__Given records__.
[Start of Attachment]

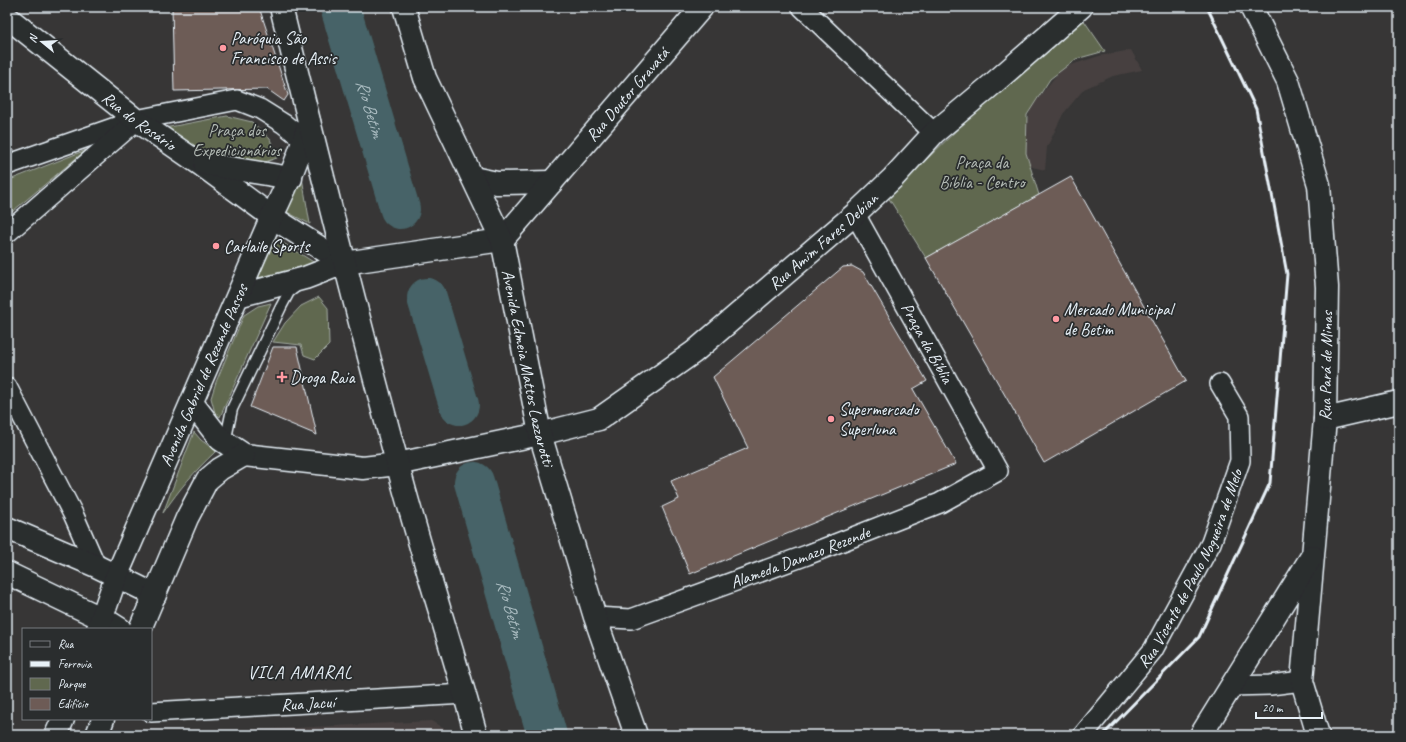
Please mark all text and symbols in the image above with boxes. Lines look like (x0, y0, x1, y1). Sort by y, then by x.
north arrow (22, 22, 62, 62)
place label: Paróquia São Francisco de Assis (231, 28, 339, 69)
text: N (25, 31, 41, 44)
street label: Rua Doutor Gravatá (581, 42, 674, 146)
marker: Paróquia São Francisco de Assis (218, 43, 228, 53)
water label: Rio Betim (351, 77, 390, 142)
street label: Rua do Rosário (98, 87, 182, 156)
park label: Praça dos Expedicionários (193, 120, 282, 161)
park label: Praça da Bíblia - Centro (940, 152, 1026, 193)
street label: Rua Amim Fares Debian (764, 187, 883, 294)
place label: Carlaile Sports (224, 236, 311, 257)
marker: Carlaile Sports (211, 241, 221, 251)
street label: Avenida Edmeia Mattos Lazzarotti (498, 268, 560, 471)
street label: Avenida Gabriel de Rezende Passos (155, 279, 253, 469)
street label: Praça da Bíblia (896, 299, 958, 388)
place label: Mercado Municipal de Betim (1064, 299, 1176, 340)
street label: Rua Pará de Minas (1315, 309, 1337, 421)
marker: Mercado Municipal de Betim (1051, 314, 1061, 324)
place label: Droga Raia (290, 367, 356, 388)
marker: Droga Raia (277, 372, 287, 382)
place label: Supermercado Superluna (839, 399, 921, 440)
marker: Supermercado Superluna (826, 414, 836, 424)
street label: Rua Vicente de Paulo Nogueira de Melo (1132, 464, 1247, 672)
street label: Alameda Damazo Rezende (727, 521, 874, 592)
water label: Rio Betim (492, 577, 530, 642)
legend (22, 628, 152, 720)
text: Rua (58, 636, 75, 652)
text: Ferrovia (58, 656, 92, 672)
district label: VILA AMARAL (247, 661, 353, 683)
text: Parque (58, 676, 87, 692)
street label: Rua Jacuí (280, 691, 339, 715)
scale bar (1256, 694, 1322, 720)
text: Edifício (58, 696, 90, 712)
text: 20 m (1262, 700, 1284, 716)

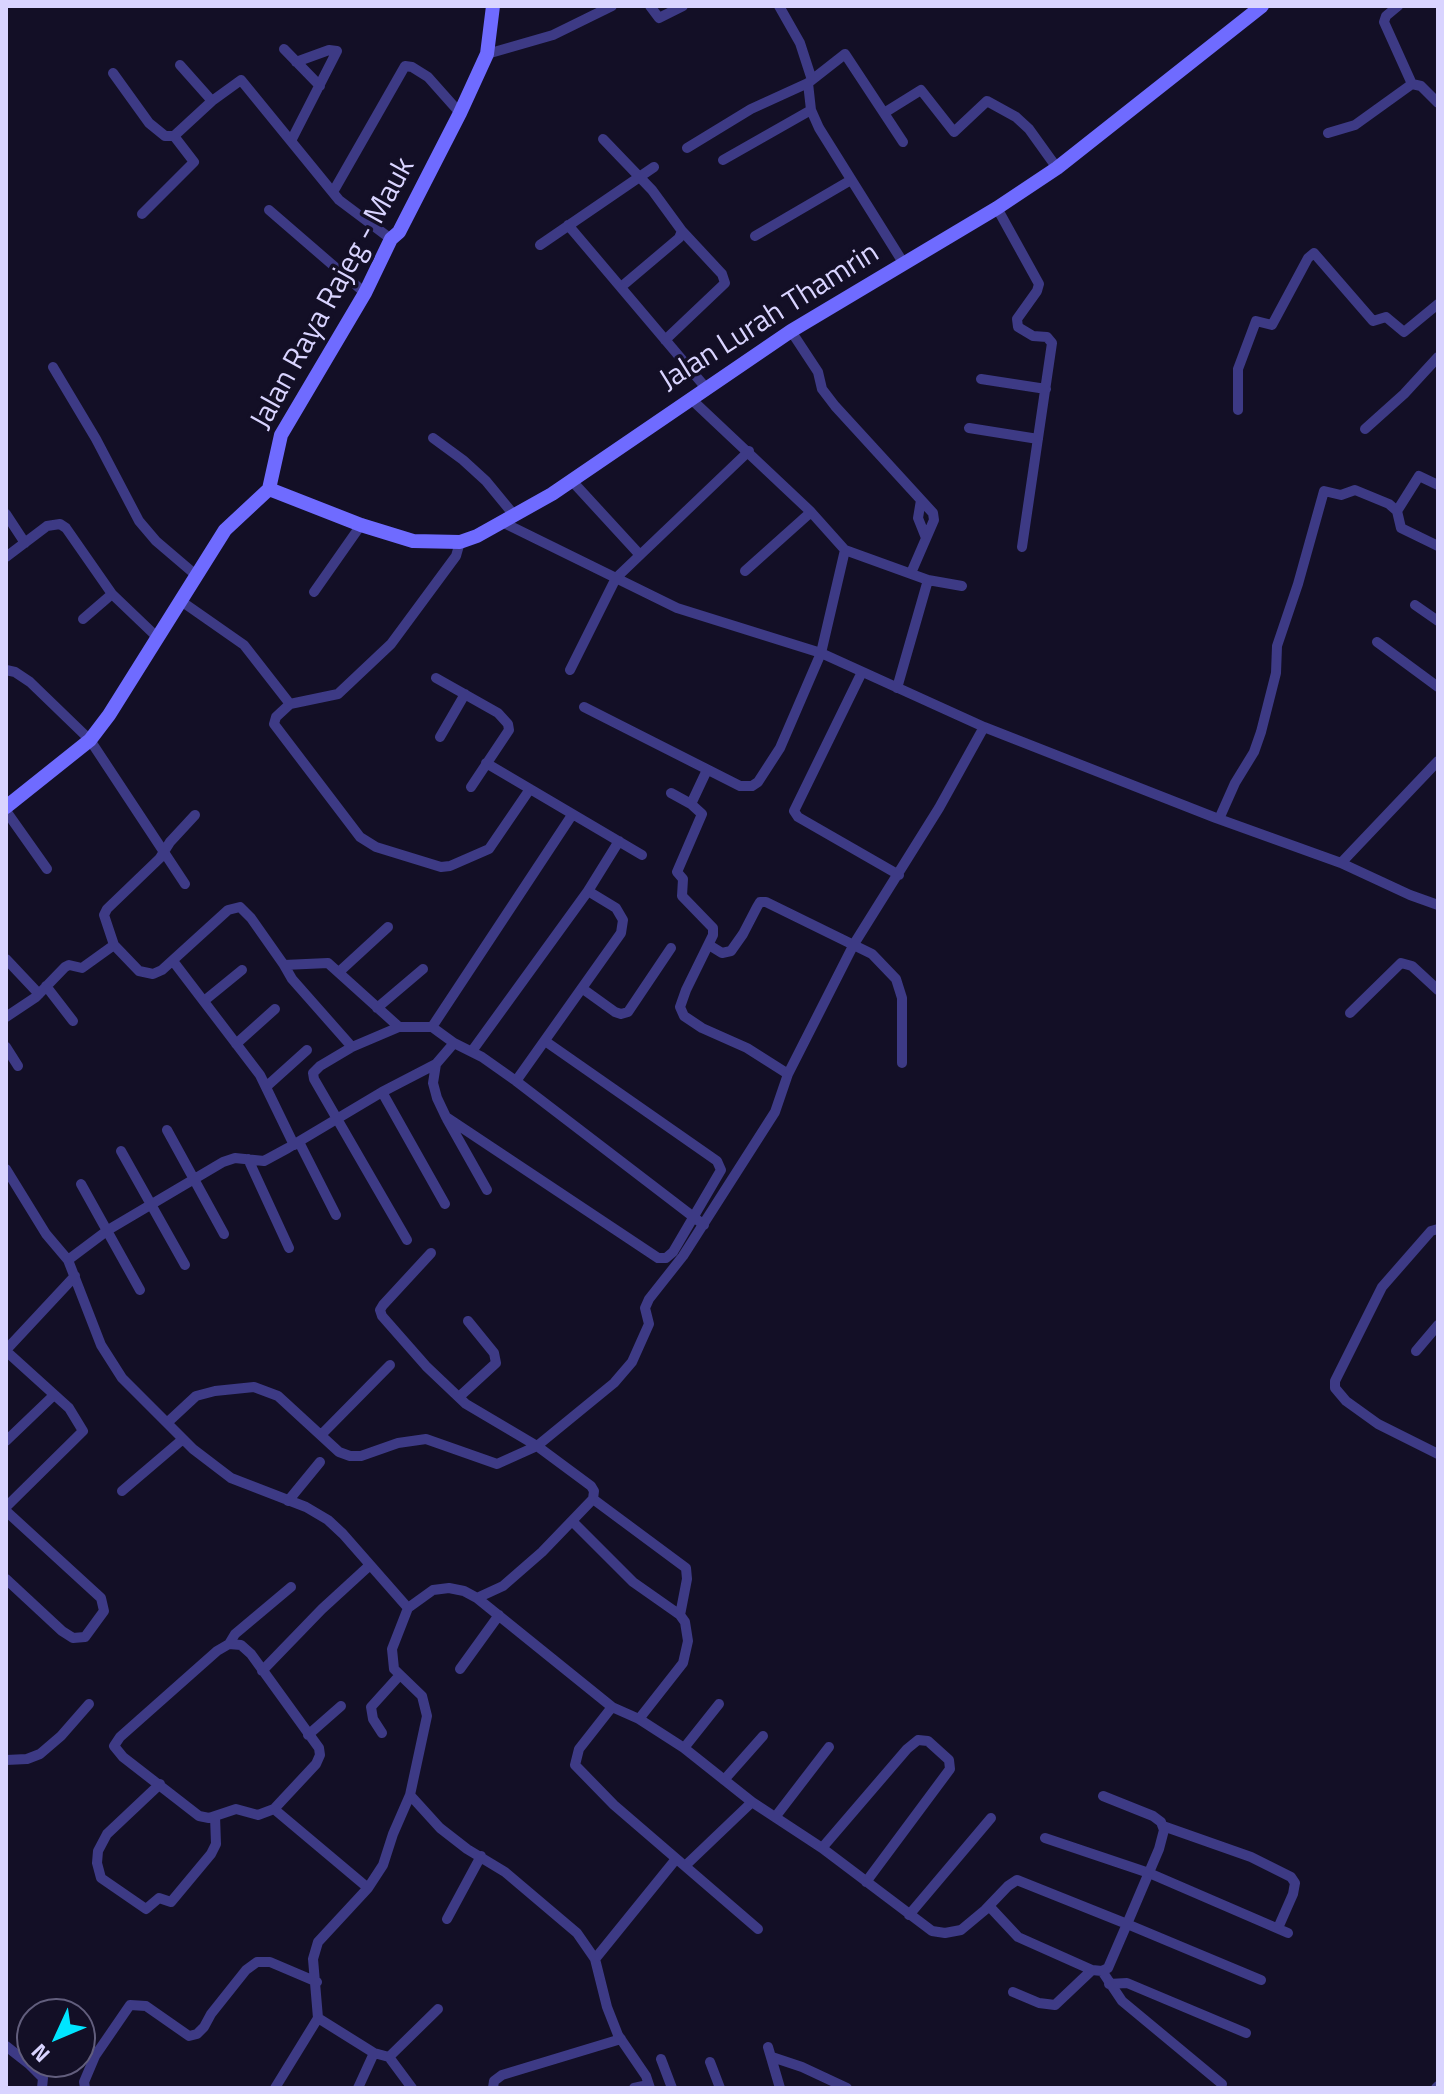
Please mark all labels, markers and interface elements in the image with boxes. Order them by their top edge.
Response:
street label: Jalan Raya Rajeg - Mauk [244,152,424,436]
street label: Jalan Lurah Thamrin [654,236,886,400]
north arrow [16,1998,96,2078]
text: N [23,2036,58,2071]

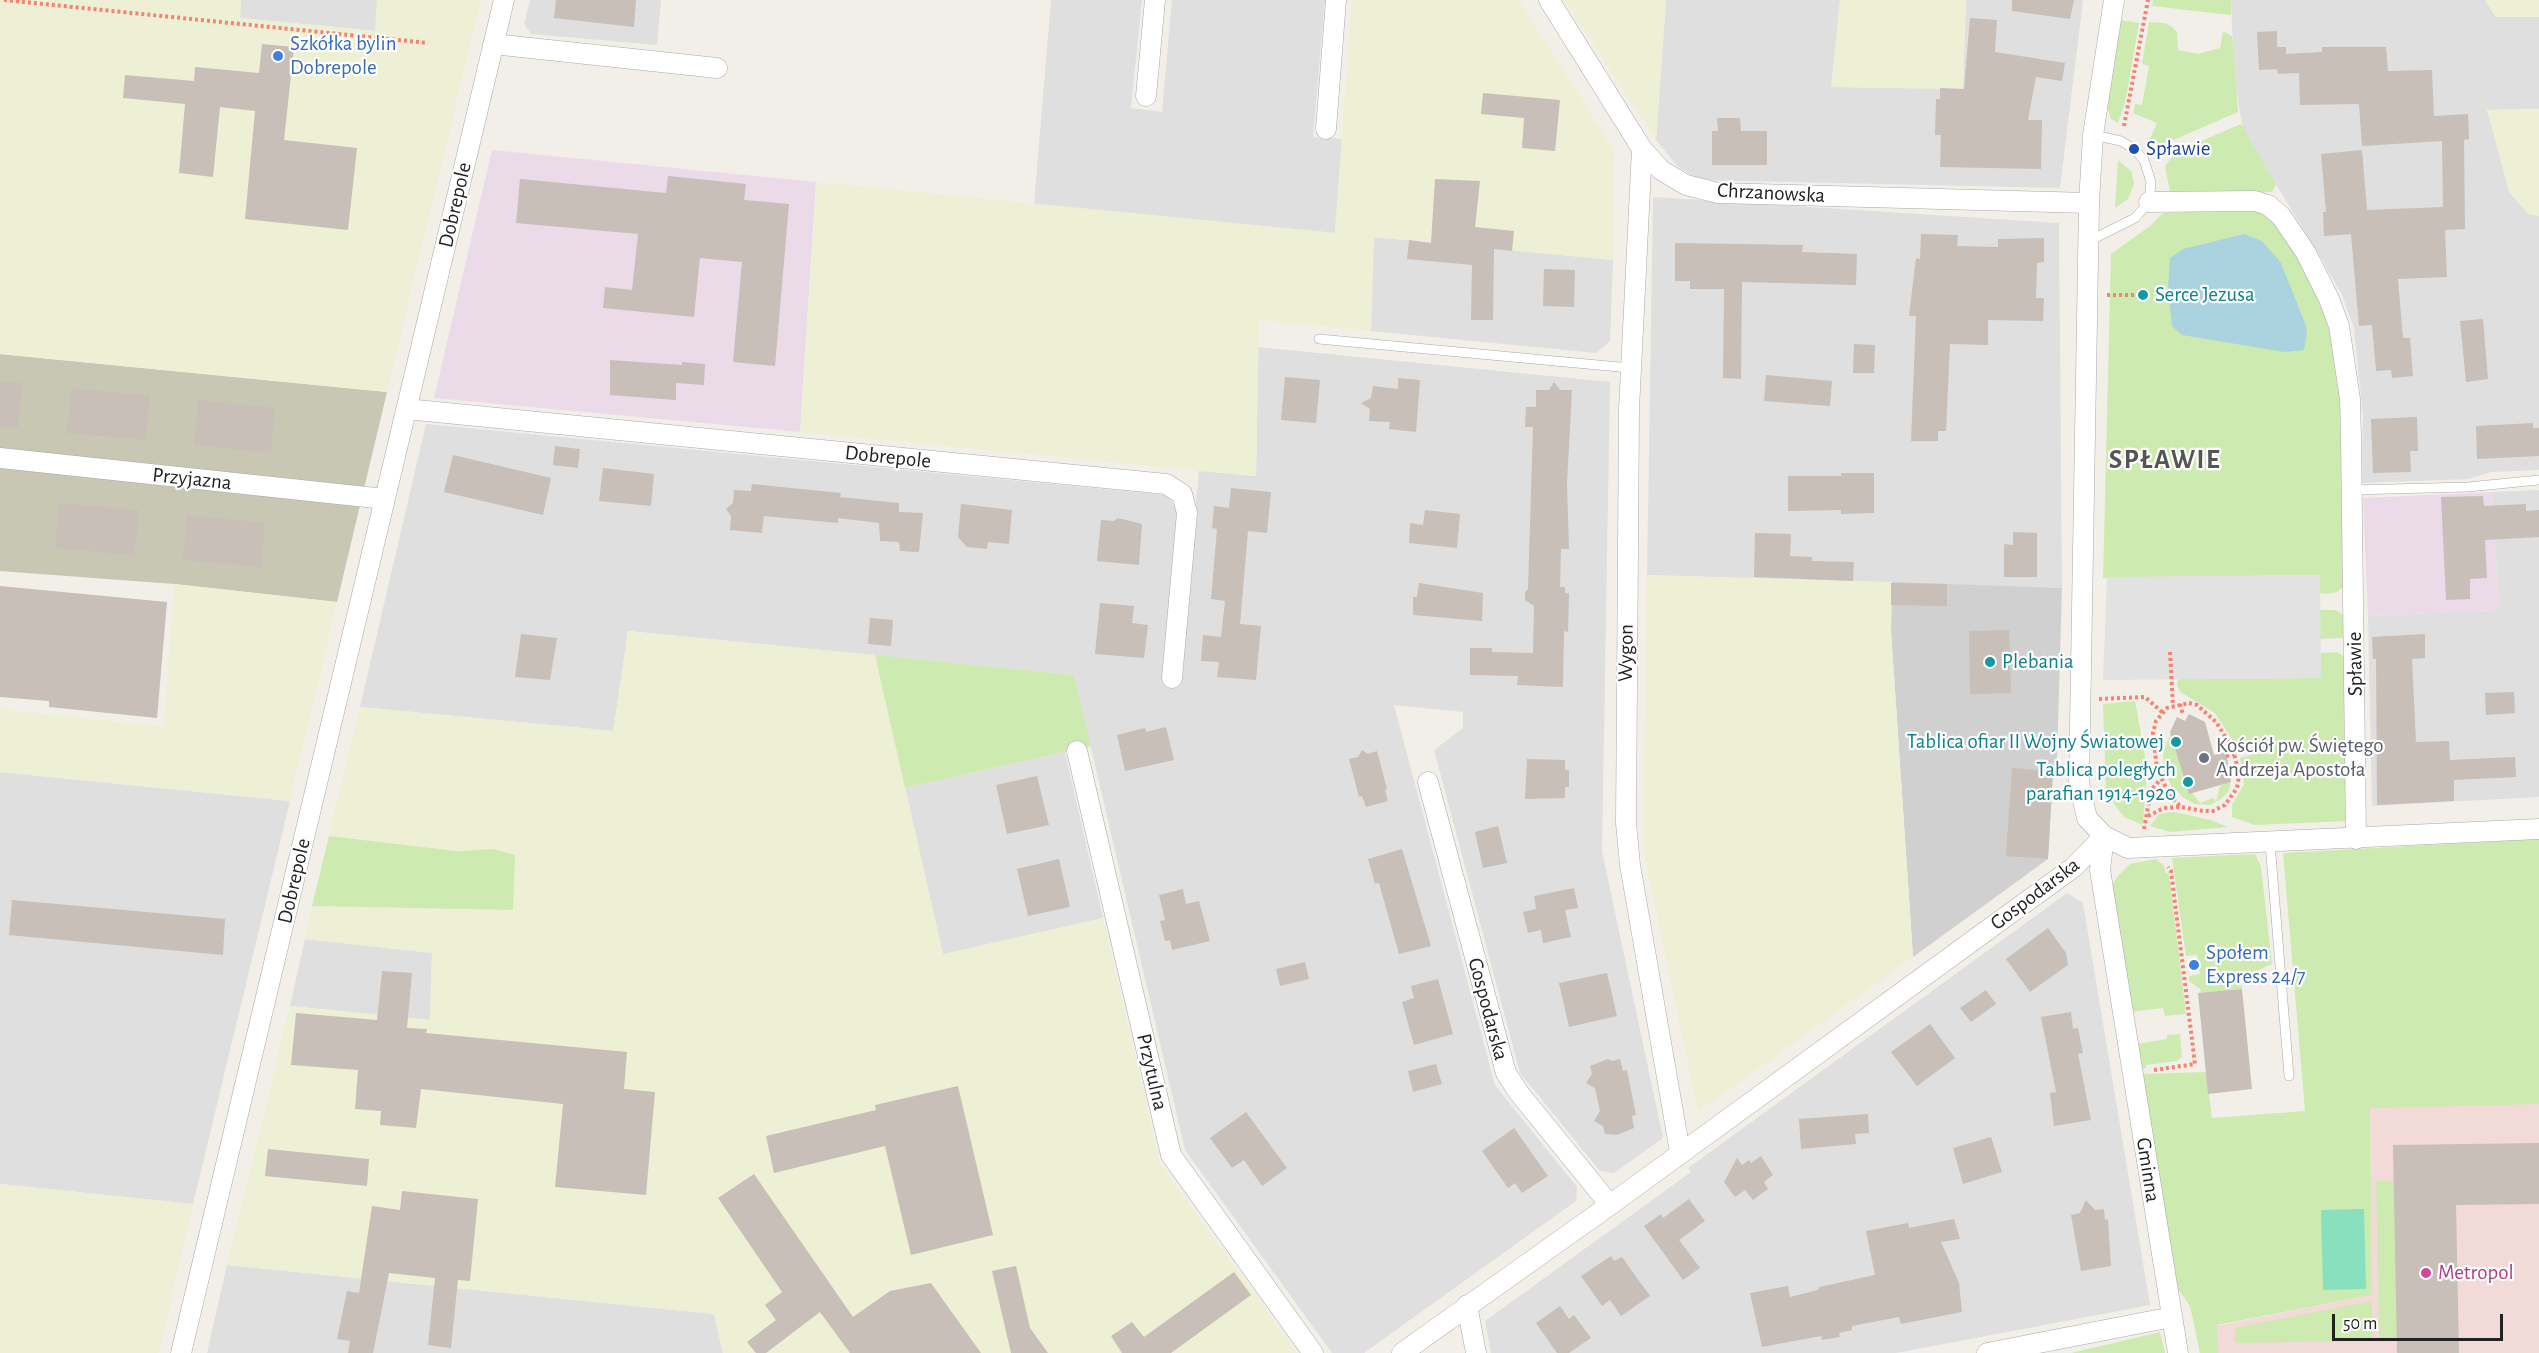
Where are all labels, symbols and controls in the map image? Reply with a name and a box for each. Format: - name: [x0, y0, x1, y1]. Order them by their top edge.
- place label: Szkółka bylin Dobrepole: [290, 31, 396, 81]
- marker: Szkółka bylin Dobrepole: [271, 49, 285, 63]
- place label: Spławie: [2146, 136, 2210, 162]
- marker: Spławie: [2127, 142, 2141, 156]
- street label: Dobrepole: [433, 160, 477, 250]
- street label: Chrzanowska: [1716, 178, 1826, 208]
- place label: Serce Jezusa: [2155, 282, 2255, 308]
- marker: Serce Jezusa: [2136, 288, 2150, 302]
- street label: Dobrepole: [844, 440, 932, 474]
- district label: SPŁAWIE: [2109, 444, 2221, 476]
- street label: Przyjazna: [151, 462, 233, 496]
- street label: Wygon: [1613, 624, 1639, 682]
- street label: Spławie: [2342, 632, 2368, 696]
- place label: Plebania: [2002, 649, 2074, 675]
- marker: Plebania: [1983, 655, 1997, 669]
- place label: Tablica ofiar II Wojny Światowej: [1907, 729, 2164, 755]
- place label: Kościół pw. Świętego Andrzeja Apostoła: [2216, 733, 2384, 783]
- marker: Tablica ofiar II Wojny Światowej: [2169, 735, 2183, 749]
- marker: Kościół pw. Świętego Andrzeja Apostoła: [2197, 751, 2211, 765]
- place label: Tablica poległych parafian 1914-1920: [2026, 757, 2176, 807]
- marker: Tablica poległych parafian 1914-1920: [2181, 775, 2195, 789]
- street label: Dobrepole: [272, 836, 316, 926]
- street label: Gospodarska: [1985, 852, 2085, 936]
- place label: Społem Express 24/7: [2206, 940, 2306, 990]
- street label: Gospodarska: [1462, 955, 1514, 1063]
- marker: Społem Express 24/7: [2187, 958, 2201, 972]
- street label: Przytulna: [1131, 1031, 1173, 1113]
- street label: Gminna: [2130, 1136, 2166, 1204]
- place label: Metropol: [2438, 1260, 2514, 1286]
- marker: Metropol: [2419, 1266, 2433, 1280]
- scale bar: [2335, 1302, 2506, 1340]
- text: 50 m: [2343, 1315, 2377, 1333]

[End of Attachment]

__What is being asked__. Wherever the string "park" occurs in the records above, copy that line.

__Answer section__.
park label: Praça dos Expedicionários (193, 120, 282, 161)
park label: Praça da Bíblia - Centro (940, 152, 1026, 193)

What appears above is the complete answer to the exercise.